It’s no secret that Arizona’s education system is in shambles: there is an extreme counselor shortage, a teacher shortage, and education budgets have been gutted over the last decade while for-profit charter schools have thrived. 

Arizona’s failure to prioritize education funding isn’t just harming students’ educational outcomes, it’s now also contributing to a new trend — “room clears” — that puts teachers in danger. 

“Clear the room,” is a way for a teacher to call the administration for help and evacuate a classroom when a student is physically attacking themselves, others, the teacher, or vandalizing the classroom. 

“It happens regularly,” one Arizona teacher who chose to remain anonymous told ABC15. “Last year it happened a lot.”

“I’ve been hit, I’ve been kicked, I’ve been choked. That was the most scary one actually,” the teacher told the station. “A couple of times I had to clear the room and everyone had to leave so we could handle the one student needing the support, which isn’t fair because nobody is learning at that point.”

The situation occurs across grade levels, according to the teacher, and can lead to objects being thrown and teachers being injured by students, with the teachers having little recourse. 

“You can’t fight back, you just kind of have to take it or try to divert the movements of the student or block without causing any harm to the student,” she told ABC15.

The other students are forced to evacuate the classroom and often miss out on their educational lessons as a result. 

Several school districts told ABC15 they utilize room clears leave the misbehaving student alone in the classroom, but monitor them until they calm down. The practice of ‘clearing the room’ exists beyond Arizona’s borders and is making headlines across the country, but is particularly salient in a state that has slashed education funding in the past decade — a fact that is not lost on the teacher interviewed by ABC15. 

She said she believes school counselors and increased education funding are critical to solving the problem. 

Arizona’s school counselor-to-student ratio is the worst in the United States, at 903 students per counselor. That is nearly four times more than the 250 students-per-counselor rate that the American School Counselors Association (ASCA) recommends.

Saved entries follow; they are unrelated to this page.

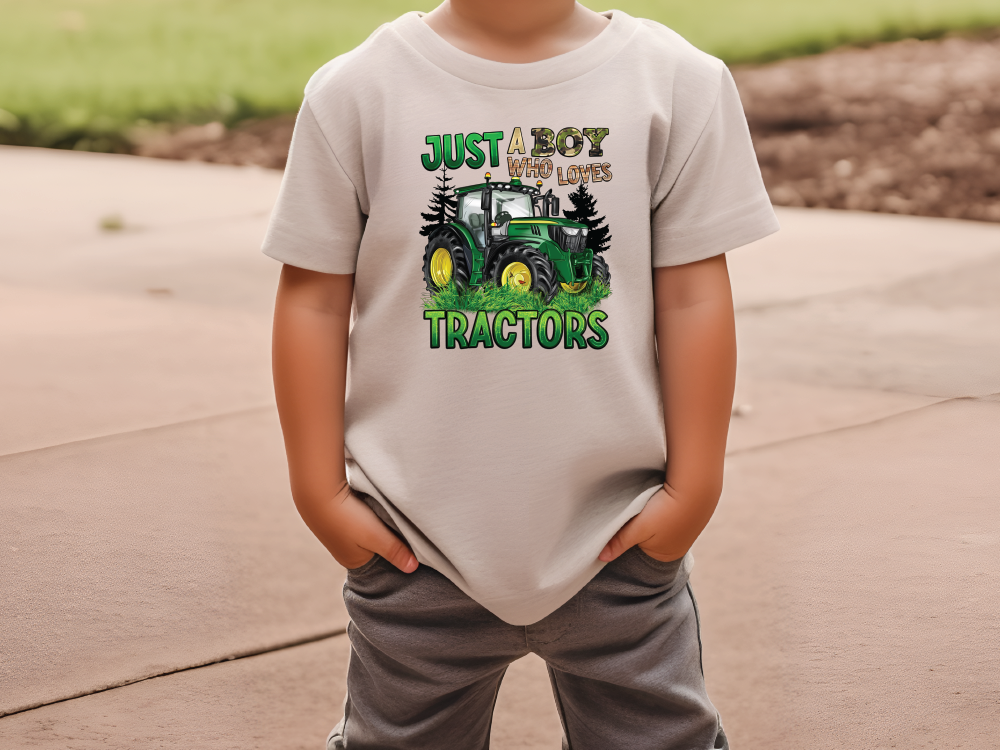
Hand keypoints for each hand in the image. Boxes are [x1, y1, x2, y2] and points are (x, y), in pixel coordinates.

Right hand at [299, 484, 418, 572]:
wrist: (317, 492)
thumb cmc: (347, 518)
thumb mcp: (376, 536)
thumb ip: (396, 551)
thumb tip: (413, 569)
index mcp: (354, 562)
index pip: (383, 563)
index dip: (396, 553)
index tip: (410, 541)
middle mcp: (346, 551)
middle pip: (376, 547)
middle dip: (387, 538)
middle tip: (401, 525)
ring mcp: (341, 534)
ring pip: (369, 532)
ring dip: (378, 524)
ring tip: (386, 514)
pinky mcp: (339, 517)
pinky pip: (360, 519)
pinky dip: (368, 514)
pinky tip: (372, 506)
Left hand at [598, 485, 705, 562]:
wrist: (696, 486)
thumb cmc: (666, 510)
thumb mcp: (639, 528)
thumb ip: (619, 542)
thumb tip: (600, 558)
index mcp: (664, 556)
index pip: (638, 552)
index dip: (628, 541)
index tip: (619, 528)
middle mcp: (676, 547)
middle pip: (648, 541)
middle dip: (638, 530)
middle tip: (630, 516)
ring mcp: (684, 531)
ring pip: (657, 528)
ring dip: (649, 519)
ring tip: (643, 508)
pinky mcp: (687, 514)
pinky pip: (668, 516)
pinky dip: (660, 511)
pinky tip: (656, 502)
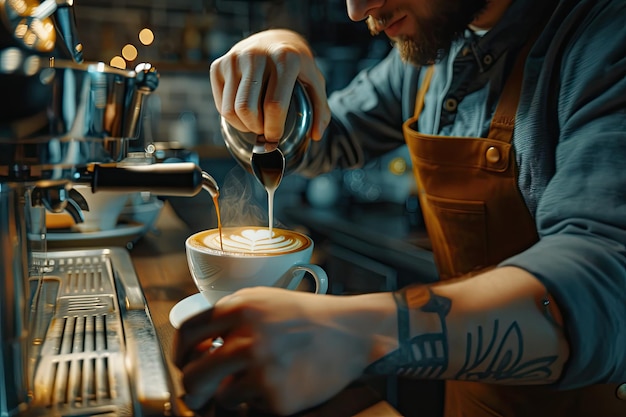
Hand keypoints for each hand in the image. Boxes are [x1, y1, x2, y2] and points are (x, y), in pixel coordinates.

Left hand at [173, 287, 395, 414]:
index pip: (186, 334)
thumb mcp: (264, 299)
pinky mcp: (277, 398)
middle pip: (194, 375)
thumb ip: (229, 314)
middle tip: (198, 394)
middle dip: (193, 389)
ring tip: (256, 380)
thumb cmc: (307, 315)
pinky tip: (281, 383)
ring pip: (222, 396)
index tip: (184, 362)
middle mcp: (246, 339)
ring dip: (232, 394)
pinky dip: (260, 400)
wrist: (350, 333)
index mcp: (240, 309)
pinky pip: (252, 407)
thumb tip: (198, 344)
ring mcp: (262, 370)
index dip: (180, 353)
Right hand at [210, 29, 330, 141]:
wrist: (275, 40)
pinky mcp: (219, 64)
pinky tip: (244, 114)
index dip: (274, 129)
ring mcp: (234, 58)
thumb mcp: (315, 82)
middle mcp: (256, 54)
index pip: (274, 105)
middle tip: (265, 130)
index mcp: (285, 58)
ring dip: (243, 126)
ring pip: (231, 110)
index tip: (276, 137)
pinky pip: (221, 105)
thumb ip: (321, 110)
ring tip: (256, 123)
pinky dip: (232, 118)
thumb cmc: (296, 66)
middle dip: (257, 129)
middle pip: (247, 109)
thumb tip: (315, 135)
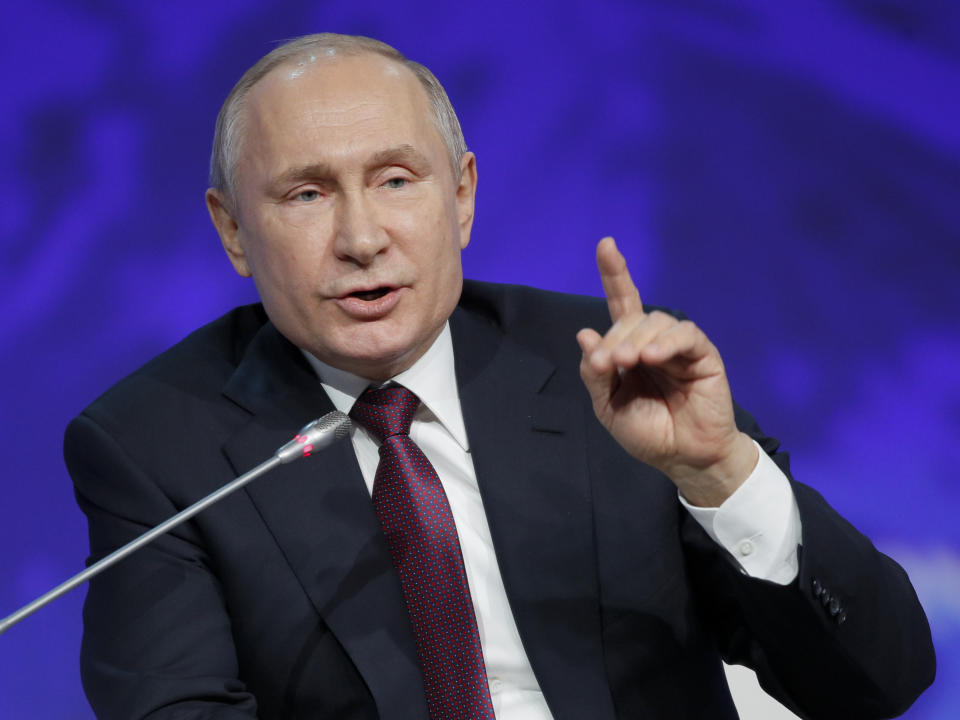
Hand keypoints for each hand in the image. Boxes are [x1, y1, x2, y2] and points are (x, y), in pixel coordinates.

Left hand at [576, 237, 756, 506]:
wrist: (682, 458)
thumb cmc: (647, 433)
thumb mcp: (609, 406)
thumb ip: (594, 373)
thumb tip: (584, 333)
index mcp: (629, 349)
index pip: (622, 303)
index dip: (615, 273)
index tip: (605, 243)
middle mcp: (654, 341)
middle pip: (631, 317)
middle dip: (614, 336)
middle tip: (607, 364)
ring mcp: (679, 346)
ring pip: (656, 321)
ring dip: (635, 338)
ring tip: (627, 363)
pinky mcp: (703, 355)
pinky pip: (685, 334)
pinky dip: (666, 341)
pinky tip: (652, 357)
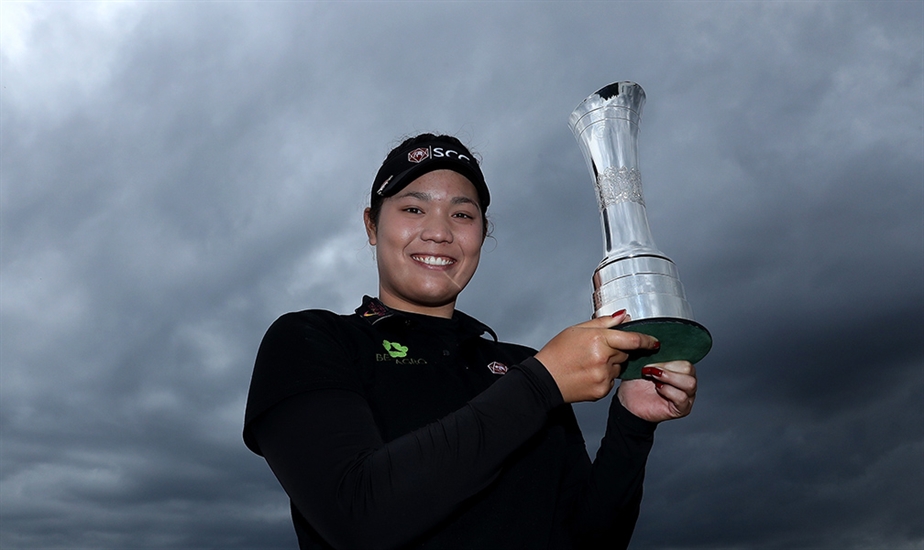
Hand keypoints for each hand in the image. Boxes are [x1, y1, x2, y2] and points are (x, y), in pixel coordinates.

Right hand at [535, 311, 659, 403]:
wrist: (544, 380)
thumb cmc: (557, 353)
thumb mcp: (576, 330)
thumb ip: (604, 322)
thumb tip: (623, 316)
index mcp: (598, 340)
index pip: (632, 340)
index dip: (647, 340)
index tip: (654, 341)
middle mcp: (603, 358)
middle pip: (625, 353)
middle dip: (617, 351)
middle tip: (596, 350)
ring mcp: (603, 376)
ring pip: (619, 367)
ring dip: (610, 364)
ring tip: (589, 363)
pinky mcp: (602, 390)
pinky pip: (612, 380)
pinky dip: (605, 376)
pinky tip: (588, 374)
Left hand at [617, 360, 696, 422]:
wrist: (628, 402)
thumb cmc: (636, 383)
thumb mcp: (643, 363)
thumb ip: (653, 353)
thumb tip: (655, 341)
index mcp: (679, 368)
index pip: (685, 357)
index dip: (668, 356)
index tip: (652, 357)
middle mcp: (686, 380)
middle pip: (689, 368)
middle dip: (667, 367)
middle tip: (650, 370)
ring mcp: (687, 395)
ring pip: (689, 383)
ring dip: (669, 378)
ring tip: (653, 378)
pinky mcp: (682, 408)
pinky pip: (682, 397)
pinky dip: (668, 390)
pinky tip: (657, 388)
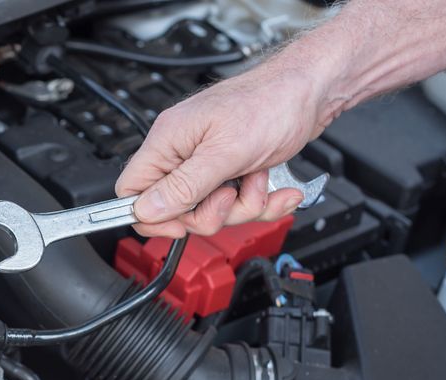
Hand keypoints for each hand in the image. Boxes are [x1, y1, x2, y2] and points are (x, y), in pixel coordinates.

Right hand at [115, 54, 330, 237]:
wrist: (312, 90)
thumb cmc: (271, 103)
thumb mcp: (225, 152)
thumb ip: (183, 186)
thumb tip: (145, 210)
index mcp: (168, 141)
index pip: (132, 191)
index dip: (151, 216)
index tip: (179, 224)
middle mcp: (183, 152)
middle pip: (176, 210)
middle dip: (211, 213)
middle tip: (230, 194)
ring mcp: (208, 162)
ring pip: (210, 211)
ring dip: (243, 207)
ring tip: (257, 180)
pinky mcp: (232, 169)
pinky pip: (237, 204)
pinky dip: (260, 201)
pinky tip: (274, 187)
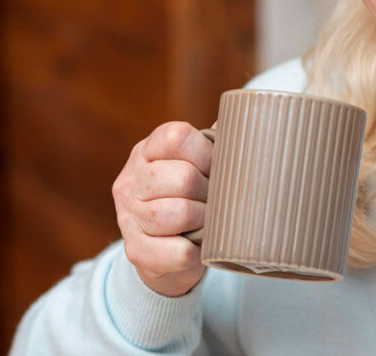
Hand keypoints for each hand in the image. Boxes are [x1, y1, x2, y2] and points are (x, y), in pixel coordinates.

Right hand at [112, 121, 213, 295]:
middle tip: (219, 202)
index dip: (208, 154)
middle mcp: (130, 180)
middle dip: (211, 193)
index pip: (177, 137)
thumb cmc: (189, 200)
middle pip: (183, 177)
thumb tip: (248, 123)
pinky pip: (178, 251)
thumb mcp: (196, 166)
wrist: (165, 254)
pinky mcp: (136, 250)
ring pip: (179, 213)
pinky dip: (197, 252)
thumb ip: (215, 143)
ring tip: (209, 223)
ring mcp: (127, 216)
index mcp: (146, 150)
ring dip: (205, 222)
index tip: (218, 169)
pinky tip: (199, 247)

Arizona’s ratio has never been great — it was 743:1 in 2008 — but post-recession budget and job cuts sent it surging to a peak of 941:1 in the post-recession years. 

Unlike most states, Arizona also does not require counselors in high schools or middle schools, which means fewer resources for students with mental health issues or those with a history of acting out.

After failing to address the issue for years, Arizona lawmakers finally took action in 2019 and voted to include an additional $20 million school-safety grant in the state budget to hire more school counselors or on-campus law enforcement officers. This will allow the state to add 224 counselors statewide, according to KNAU.

But the larger issue of education funding still looms large over Arizona teachers and schools.

A 2017 study from the Center on Budget and Policy Priorities (CBPP), a left-leaning, Washington, D.C.-based think tank found that Arizona cut more funding to K-12 public schools than any other state from 2008 to 2015. The study found that during that timespan, Arizona cut state funding per student by 36.6%.

While recent years have seen Arizona boost its education funding, in large part due to a 2016 voter-approved proposition, the state’s 2018 funding per student was still almost 14% less than what it was in 2008, according to the CBPP.

And until funding surpasses pre-recession levels, the teacher interviewed by ABC15 believes the issue of room clears will persist. “There needs to be funding for school counselors so we can help these students in a school setting.”